31La loi n° 2019-773 du 24 juillet 2019 [6] a créé l’Office français de la biodiversité (OFB) qui résulte de la fusion de l’Agence française pour la biodiversité et de l’Office national de la chasse et de la faune sauvage. S’agissant des collectivités territoriales, selon l’article L. 131-9 du Code de l’environnement, l’intervention de l’Office français de la biodiversité porte sur l’ensemble des milieux terrestres, aquatiques et marins du territoire métropolitain, des collectivités régies par l’article 73 de la Constitution, des collectivités de Saint-Martin et de Saint-Pierre-et-Miquelon ainsi que des Terres australes et antarctiques françaises. Il peut aussi mener, dans le cadre de conventions, des actions à Saint-Barthélemy, dans les îles Wallis et Futuna, en Polynésie française ainsi qu’en Nouvelle-Calédonie ou dans ses provinces, à la demande de ces collectivités.

32L’OFB et les collectivités territoriales coordonnent leurs actions dans les domaines d’intérêt commun. Les régions ou les collectivités exerçant les compétences des régions et l’OFB peuvent ainsi mettre en place conjointement, dans le cadre d’une convention signée entre les parties, des agences régionales de la biodiversité auxquelles peuvent notamment s’associer les départements et les collectivités territoriales exerçant les compétences des départements.

**Matériel présenté:**
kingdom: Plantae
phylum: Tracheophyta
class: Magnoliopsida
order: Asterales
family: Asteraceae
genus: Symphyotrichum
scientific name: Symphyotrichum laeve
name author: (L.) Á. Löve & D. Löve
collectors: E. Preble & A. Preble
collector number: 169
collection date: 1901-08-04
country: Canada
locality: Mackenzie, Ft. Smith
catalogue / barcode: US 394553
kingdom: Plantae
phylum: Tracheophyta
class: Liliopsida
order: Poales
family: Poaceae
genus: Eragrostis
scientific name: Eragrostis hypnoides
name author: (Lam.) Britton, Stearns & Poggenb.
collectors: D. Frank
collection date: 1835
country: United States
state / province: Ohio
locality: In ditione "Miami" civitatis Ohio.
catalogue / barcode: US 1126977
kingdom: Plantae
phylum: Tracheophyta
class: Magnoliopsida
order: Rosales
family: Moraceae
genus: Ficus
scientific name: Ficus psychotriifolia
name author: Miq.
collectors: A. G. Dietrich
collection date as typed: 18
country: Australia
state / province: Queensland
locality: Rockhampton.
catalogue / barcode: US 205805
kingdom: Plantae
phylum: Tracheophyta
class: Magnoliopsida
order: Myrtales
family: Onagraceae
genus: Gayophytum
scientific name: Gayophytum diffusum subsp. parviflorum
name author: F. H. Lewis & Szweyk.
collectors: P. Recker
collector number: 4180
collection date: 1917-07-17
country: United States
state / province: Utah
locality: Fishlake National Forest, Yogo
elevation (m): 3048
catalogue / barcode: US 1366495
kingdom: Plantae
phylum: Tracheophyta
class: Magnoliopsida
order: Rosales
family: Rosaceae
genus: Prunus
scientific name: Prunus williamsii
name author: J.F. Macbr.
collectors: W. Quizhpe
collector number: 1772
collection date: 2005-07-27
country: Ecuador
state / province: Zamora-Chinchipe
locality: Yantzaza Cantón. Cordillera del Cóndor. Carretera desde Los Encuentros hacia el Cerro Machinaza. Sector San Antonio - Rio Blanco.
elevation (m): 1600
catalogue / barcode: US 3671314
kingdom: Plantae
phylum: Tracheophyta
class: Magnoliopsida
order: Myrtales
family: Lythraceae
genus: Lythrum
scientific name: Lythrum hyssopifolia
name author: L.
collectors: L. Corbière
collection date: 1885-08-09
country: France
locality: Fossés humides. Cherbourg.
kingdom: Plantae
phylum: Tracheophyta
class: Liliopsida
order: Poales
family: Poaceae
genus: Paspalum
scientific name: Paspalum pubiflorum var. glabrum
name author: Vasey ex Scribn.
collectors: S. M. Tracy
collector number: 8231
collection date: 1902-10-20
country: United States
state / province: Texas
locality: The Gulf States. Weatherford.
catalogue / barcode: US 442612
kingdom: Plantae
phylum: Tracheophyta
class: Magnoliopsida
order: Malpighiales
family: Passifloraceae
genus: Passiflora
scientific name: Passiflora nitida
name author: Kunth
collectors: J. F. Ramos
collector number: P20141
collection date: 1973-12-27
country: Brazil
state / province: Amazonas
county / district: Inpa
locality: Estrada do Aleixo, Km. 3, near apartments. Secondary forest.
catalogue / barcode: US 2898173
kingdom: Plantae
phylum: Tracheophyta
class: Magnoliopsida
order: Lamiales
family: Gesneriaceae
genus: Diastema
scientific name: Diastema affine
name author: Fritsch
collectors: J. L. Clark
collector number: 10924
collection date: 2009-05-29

**Exercice écrit 1:**
Recopiez le passage de l'article sur l'Office français de la biodiversité situé entre "32L’OFB et les" et "compétences des départements.", ces deux passages compris.
**Exercice écrit 2:**
Dans l'article sur l'Office français de la biodiversité, relevez toutes les collectivités où l'Office peut mener des actions dans le cadre de conventions, à la demande de ces collectivités.

**Réponse 1:**
32L’OFB et les collectivités territoriales coordonnent leurs actions dans les domaines d’intérêt commun. Les régions ou les collectivités exerçant les compétences des régions et l’OFB peuvent ainsi mettre en place conjointement, dans le cadre d’une convention signée entre les parties, des agences régionales de la biodiversité auxquelles peuvent notamment s’associer les départements et les collectivités territoriales exerçant les compétences des départements.

**Réponse 2:**
Saint-Barthélemy
les îles Wallis et Futuna
la Polynésie française
la Nouvelle-Calédonie ou ses provinces